Question

The product of $3$ consecutive numbers, when the first number is even is divisible by ___

• A. 24
• B. 12
• C. 6
• D. all of these

Answer 1

Answer: (C)

Let three consecutive positive integers be, $n,n+1$ and $n+2$.

Whenever a number is divided by $3$, the remainder obtained is either $0$ or $1$ or $2$.

$\Rightarrow$ $n=3p$ or $3p+1$ or $3p+2$, where $p$ is some integer.

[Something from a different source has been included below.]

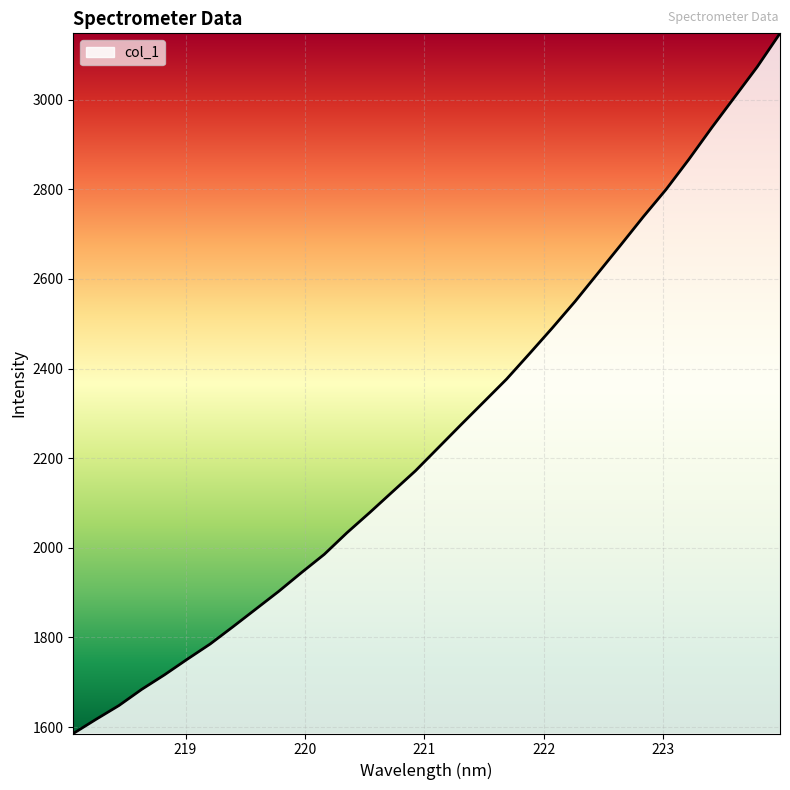

What is the smallest value displayed?

1585.8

If $n=3p$, then $n$ is divisible by $3$.

If $n=3p+1$, then $n+2=3p+1+2=3p+3=3(p+1)$ is divisible by $3$.

If $n=3p+2$, then $n+1=3p+2+1=3p+3=3(p+1)$ is divisible by $3$.

So, we can say that one of the numbers among $n,n+1$ and $n+2$ is always divisible by $3$.

$\Rightarrow n(n+1)(n+2)$ is divisible by $3$.

Similarly, whenever a number is divided $2$, the remainder obtained is $0$ or $1$.

$\therefore n=2q$ or $2q+1$, where $q$ is some integer.

If $n=2q$, then $n$ and $n+2=2q+2=2(q+1)$ are divisible by $2$.

If $n=2q+1$, then $n+1=2q+1+1=2q+2=2(q+1)$ is divisible by $2$.

So, we can say that one of the numbers among $n,n+1$ and $n+2$ is always divisible by $2$.

$\Rightarrow n(n+1)(n+2)$ is divisible by $2$.

Since, $\Rightarrow n(n+1)(n+2)$ is divisible by $2$ and $3$.

$\therefore n(n+1)(n+2)$ is divisible by $6$. Any $3$ consecutive numbers, where the first number is even will be a multiple of $2$ and $3$

i.e., $6$.

Hence, Option D is correct.